The answer should be a single number, the count of lines in this material that contain "para".

> _Provided information_
━━━━━━━━━━━━━━━━
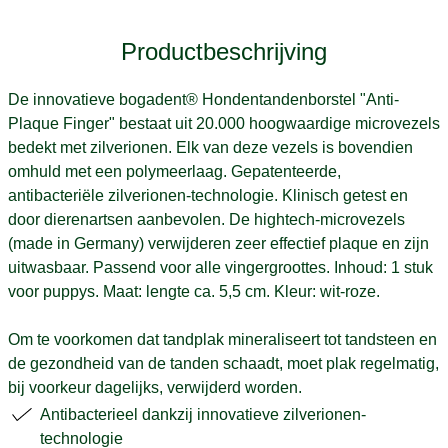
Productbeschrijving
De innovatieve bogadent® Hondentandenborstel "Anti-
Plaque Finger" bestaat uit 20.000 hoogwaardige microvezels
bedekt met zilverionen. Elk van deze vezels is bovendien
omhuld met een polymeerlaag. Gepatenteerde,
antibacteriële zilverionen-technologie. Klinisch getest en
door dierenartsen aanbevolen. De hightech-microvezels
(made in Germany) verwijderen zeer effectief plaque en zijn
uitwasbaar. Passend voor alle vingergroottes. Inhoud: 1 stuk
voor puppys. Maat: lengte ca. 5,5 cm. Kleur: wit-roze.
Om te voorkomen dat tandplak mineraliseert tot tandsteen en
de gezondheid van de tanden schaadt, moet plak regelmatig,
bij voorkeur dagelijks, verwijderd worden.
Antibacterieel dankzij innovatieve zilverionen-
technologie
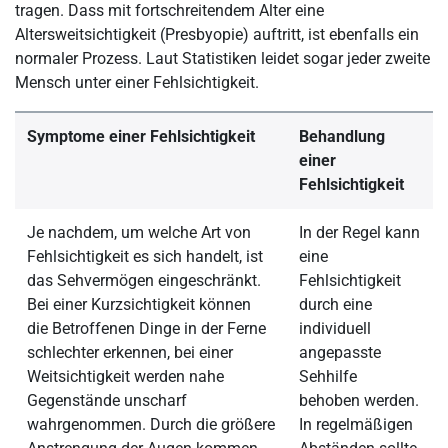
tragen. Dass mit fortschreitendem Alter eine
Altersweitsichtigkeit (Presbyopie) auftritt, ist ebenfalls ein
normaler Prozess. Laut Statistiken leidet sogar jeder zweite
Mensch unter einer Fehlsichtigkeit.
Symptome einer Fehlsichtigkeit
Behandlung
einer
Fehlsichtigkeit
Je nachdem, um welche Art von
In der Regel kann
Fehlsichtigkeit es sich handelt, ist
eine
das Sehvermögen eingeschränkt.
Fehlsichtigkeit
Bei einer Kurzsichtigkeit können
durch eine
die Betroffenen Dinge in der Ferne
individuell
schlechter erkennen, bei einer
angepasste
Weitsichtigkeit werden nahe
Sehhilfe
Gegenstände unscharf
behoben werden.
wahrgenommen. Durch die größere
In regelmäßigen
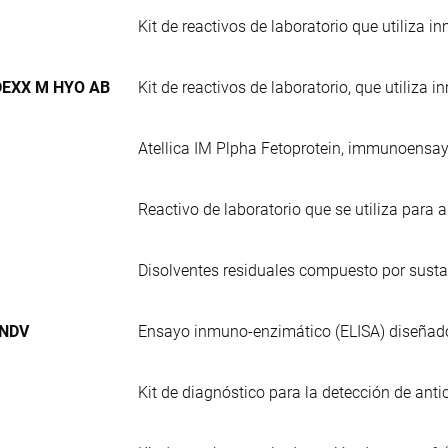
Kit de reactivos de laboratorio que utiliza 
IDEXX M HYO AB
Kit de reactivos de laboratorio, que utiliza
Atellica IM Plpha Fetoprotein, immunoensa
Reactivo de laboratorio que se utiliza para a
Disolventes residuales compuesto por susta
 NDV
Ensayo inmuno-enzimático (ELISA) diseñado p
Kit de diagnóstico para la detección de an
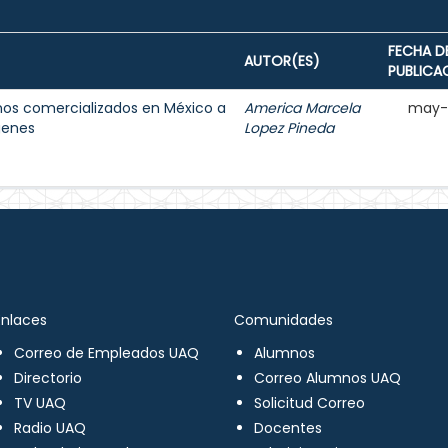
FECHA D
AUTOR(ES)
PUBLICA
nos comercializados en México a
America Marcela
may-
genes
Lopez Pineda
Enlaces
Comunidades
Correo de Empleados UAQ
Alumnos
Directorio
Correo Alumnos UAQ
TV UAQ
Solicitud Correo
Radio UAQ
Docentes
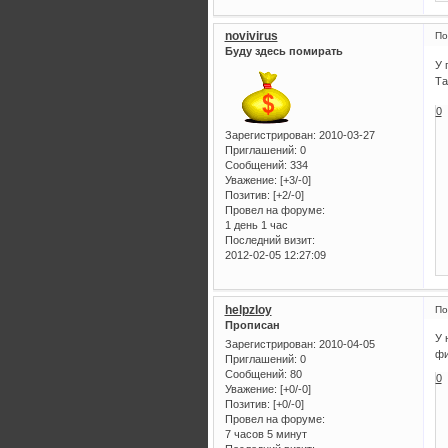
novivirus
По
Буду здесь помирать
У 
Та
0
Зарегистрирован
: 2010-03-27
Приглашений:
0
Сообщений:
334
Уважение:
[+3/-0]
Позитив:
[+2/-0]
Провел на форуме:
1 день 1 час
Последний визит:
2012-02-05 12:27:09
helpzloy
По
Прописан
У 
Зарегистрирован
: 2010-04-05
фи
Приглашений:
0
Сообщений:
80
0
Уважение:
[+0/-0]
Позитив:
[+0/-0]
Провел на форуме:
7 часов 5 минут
━━━━━━━━━━━━━━━━
> _The completed task_
2